Comme son homologue, le Dr Michel Clerel, qui officie pour sa part à Orly, «une sorte d’inquiétude est parfois palpable, qui ressort de l’irrationnel le plus total». Le Dr Derossi lui-même le rappelle, «le 11septembre 2002, date pour laquelle beaucoup avaient exprimé leur crainte d’une récidive, rien ne s’est finalement passé». Et rien non plus les trois 11 septembre qui ont suivi. Mais les experts internationaux s’accordent pour considérer que les réseaux islamiques et les hommes d’al-Qaïda, avec les indéboulonnables Ben Laden et al-Zawahiri, ont réussi à reconstituer des noyaux actifs et à faire revivre leur machine terroriste. Alors, forcément, confie le Dr Bargain, «le lundi 11septembre prochain ne pourra pas être un jour ordinaire. Nous penserons tous à l’anniversaire, au carnage des tours jumelles et notre vigilance sera plus active que jamais».

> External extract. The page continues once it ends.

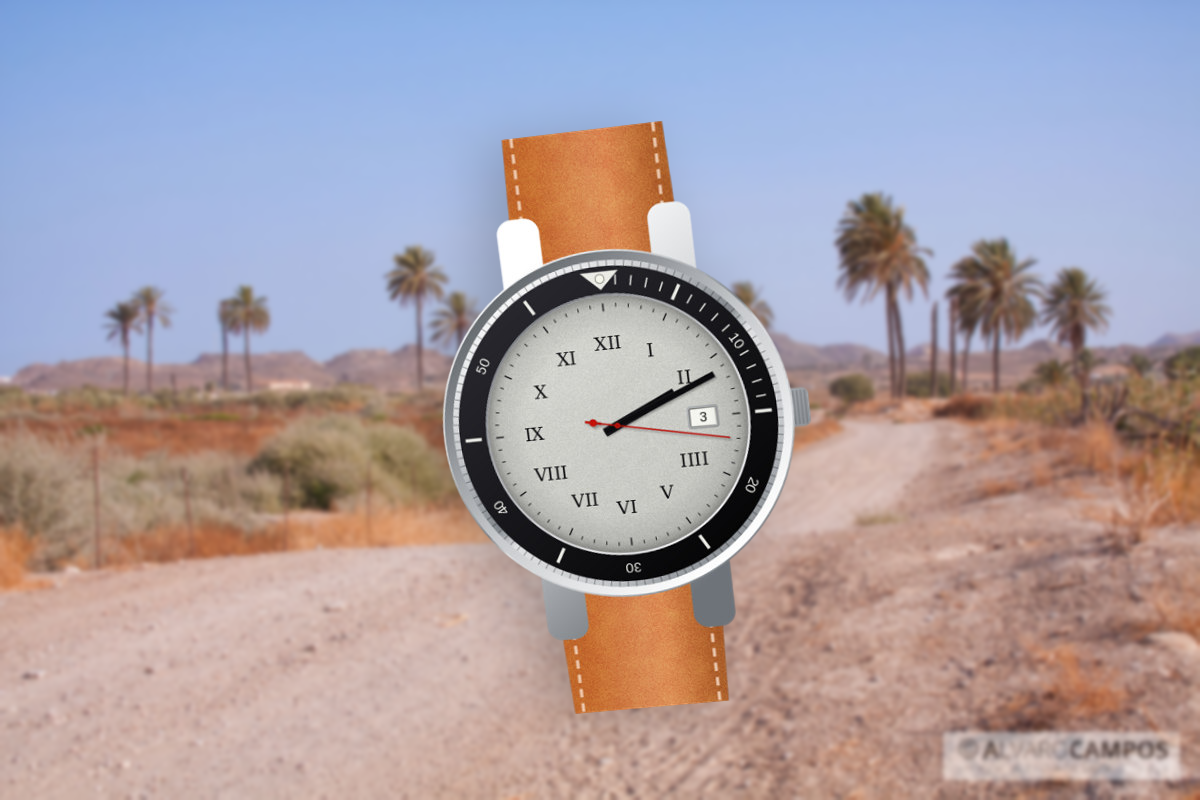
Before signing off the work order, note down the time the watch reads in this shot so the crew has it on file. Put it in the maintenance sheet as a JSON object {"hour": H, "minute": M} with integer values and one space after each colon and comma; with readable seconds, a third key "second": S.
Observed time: {"hour": 2, "minute": 11, "second": 17}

Avec moins de passagers qui prendront le risque de décoller ce jour-là ? Au service de presse d’Air France, on veut, quoi qu’il en soit des traumatismes et des commémorations phobiques, raison garder. Le même nombre de vols sous pavillon tricolore est programmé que pour n’importe quel jour de l’année, soit 1 700. Mais la compagnie assure ne pas disposer d’information sur leurs coefficients de remplissage.